The morning after I went down to the Malecón to watch what the state media was calling “the Caravan of Freedom”. The crowds lining the streets watched in silence. For the first time I saw tears. The sight of the wooden box containing his mortal remains seemed to open the floodgates of grief. Men and women wept and held each other. I had not seen such public pain since Princess Diana’s funeral nearly 20 years ago.

After the green cortege had passed, I spoke with Humberto, 39, a taxi-driver, who was there with his five-year old son, Jaime. “This is his first experience with death,” Humberto said. “He was very sad. He thought Fidel would never die. But I told him that he would continue to be a hero. He will live inside us.”

The refrain of Fidel living “inside us” was repeated constantly on Cuban TV, and was a little unsettling, with echoes of the sci-fi TV show Stranger Things, where mysterious alien creatures colonize human bodies.

It rained the following day and the city was shrouded in mist. I met up again with Magdalay on the roof of the Hotel Capri for a final, blasphemous piña colada before her return to Spain. I asked her what she thought Fidel would be doing today if he was a 30-year old with the same passion for change he had sixty years ago.
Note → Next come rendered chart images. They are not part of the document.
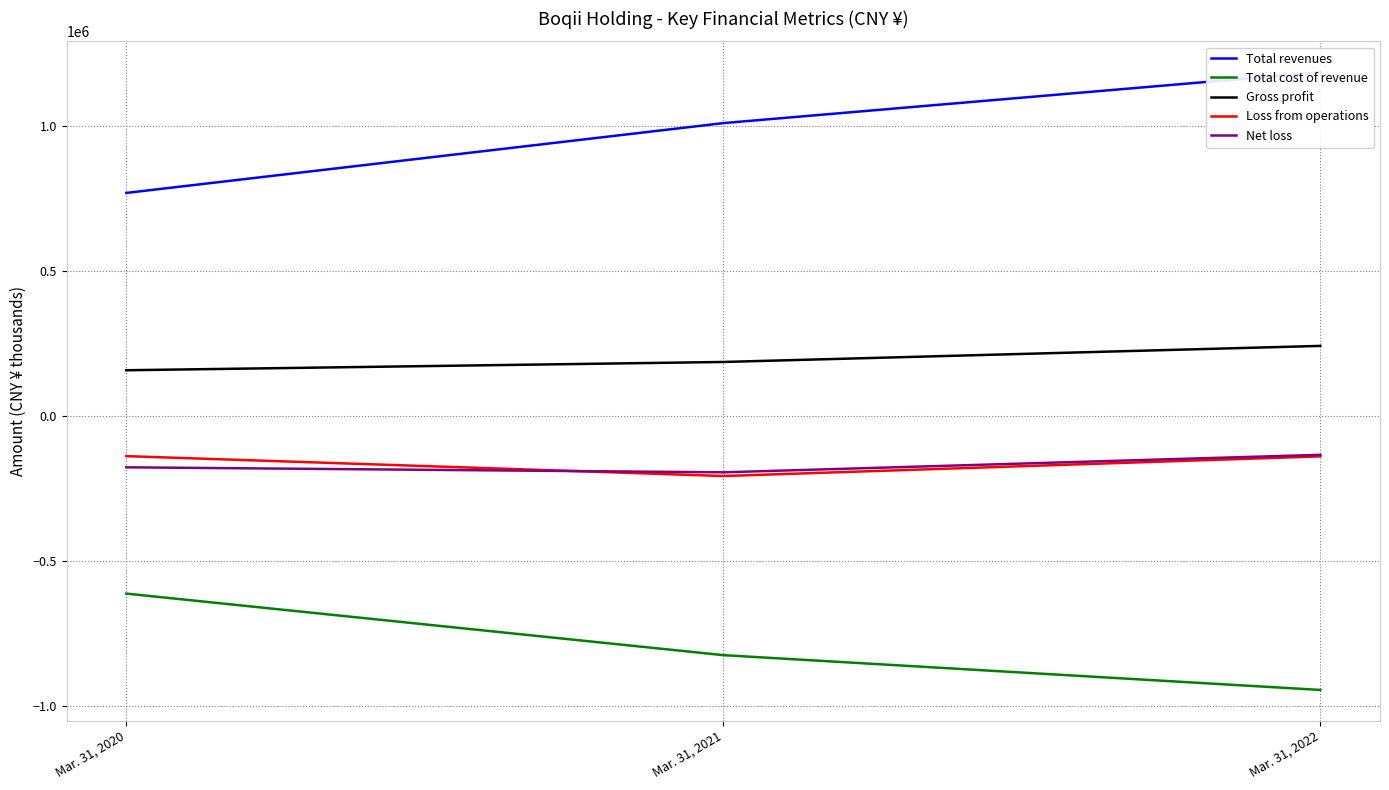

At which category is the sum across all series the highest?

Mar. 31, 2022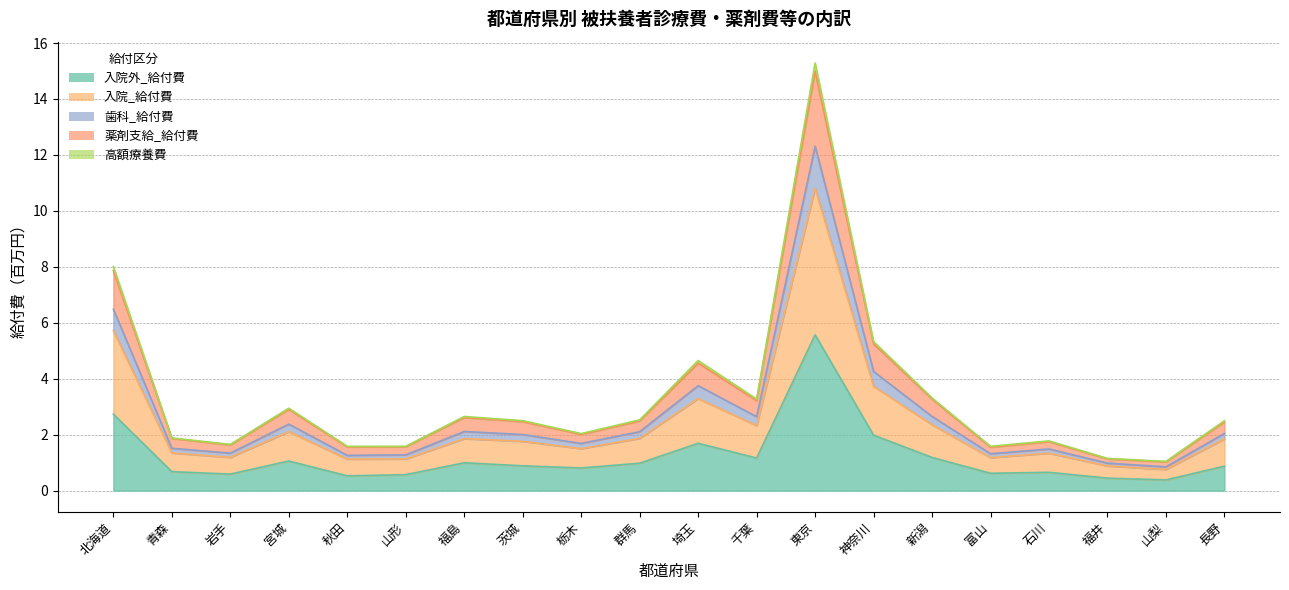

True or false: 入院_給付費 and 高額療養費 intersect in this chart.

False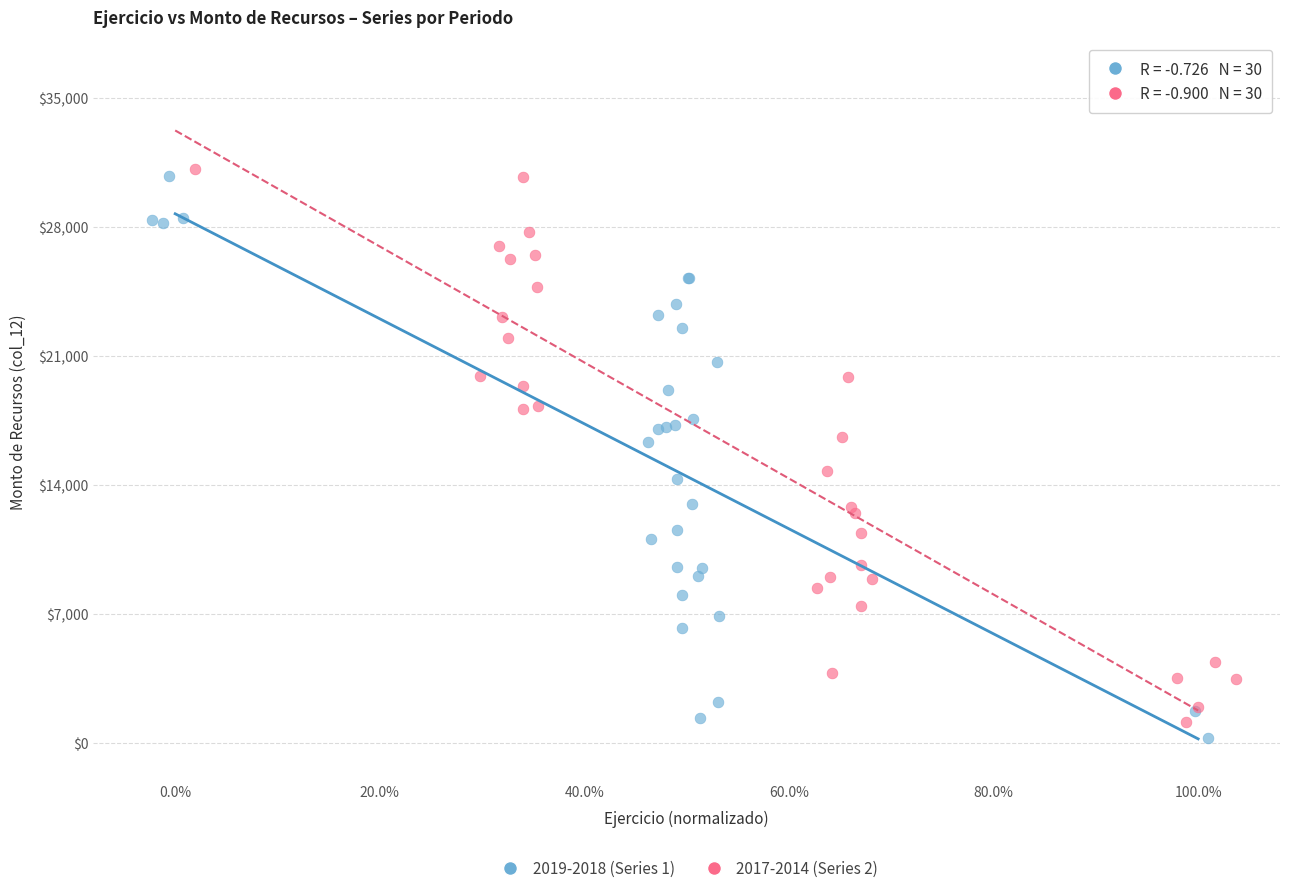

What are all the series names shown in the legend?

2019-2018 (Series 1), 2017-2014 (Series 2)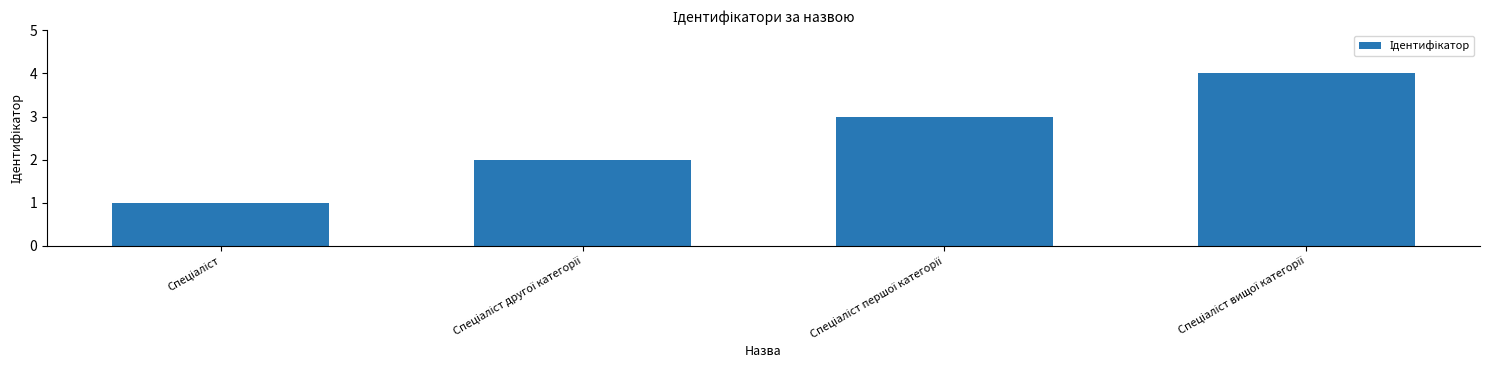

How many values are between 2 and 4?

3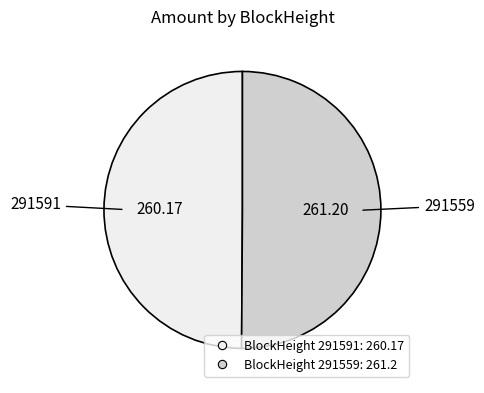

Rank the categories by value from highest to lowest.

291559, 291591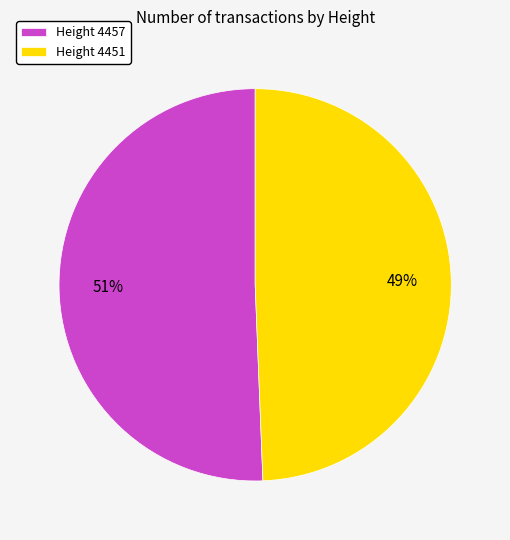

To the nearest percent, what is the average slice percentage?

50%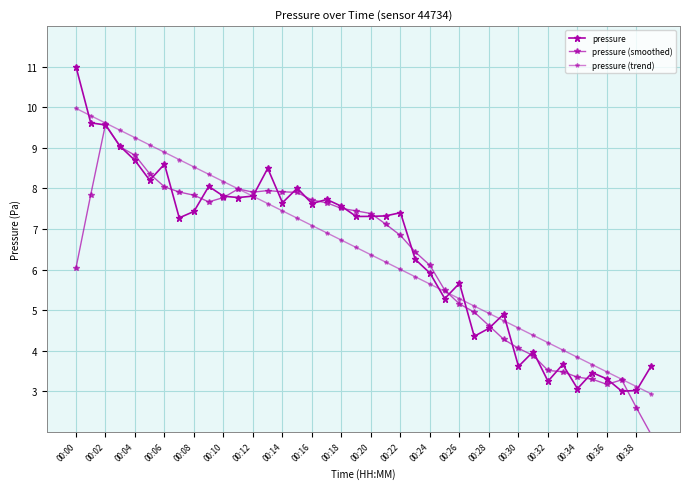

Is this an area chart (filled region under the line)?

No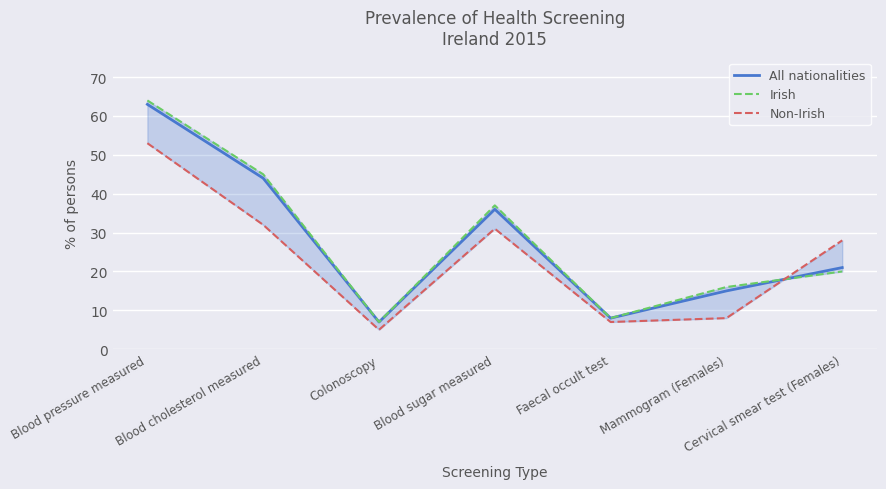

What is the minimum value shown in the chart?

5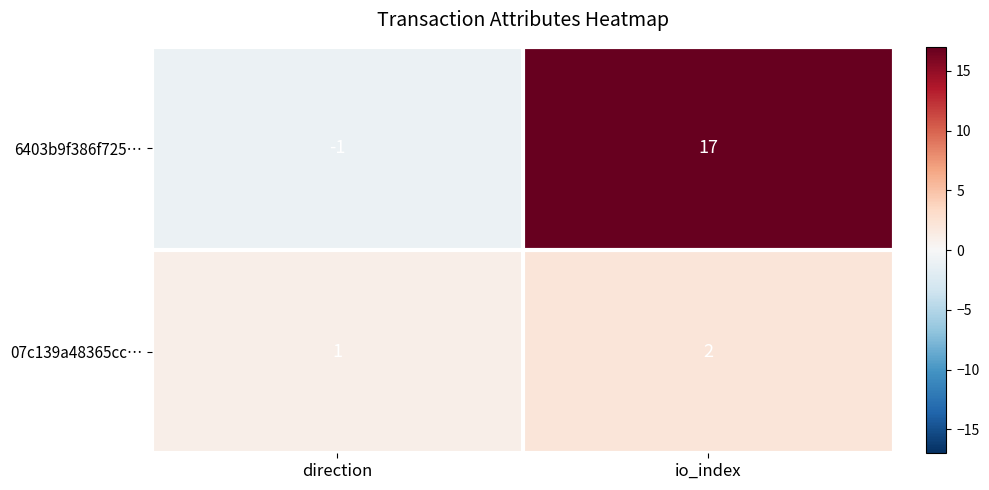

Where is 6403b9f386f725… nearest to the value 8?

direction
“He would have already left the country,” she replied.  Her defeatism – and that of many of her contemporaries — was saddening. It reminded me of a description of millennials in the US by Heat Street‘s Sasha Gardner, as “bland, risk-averse bores who think the same way and act – or more likely fail to act- the same way.”

The closest person to a millennial hero that I met was Ricardo, 28. Handsome, with tribal earrings in both ears, he runs an online magazine popular with millennials in Cuba and Miami and also works as a TV and film producer importing his camera equipment from New York.

He’s found a way to uphold principles of truthful expression while staying on the right side of the authorities. That means he insisted I not use his real name and refused to answer any questions about what will happen to Cuba if Raul Castro honors his promise to stand down in 2018. “Just one misplaced word could mess up a lot of things up for me,” he said.

Meantime, Fidel Castro’s long journey to eternity reached a milestone yesterday in a Santiago cemetery when his ashes were buried next to the tomb containing the remains of José Martí, Cuba’s 19th-century independence hero.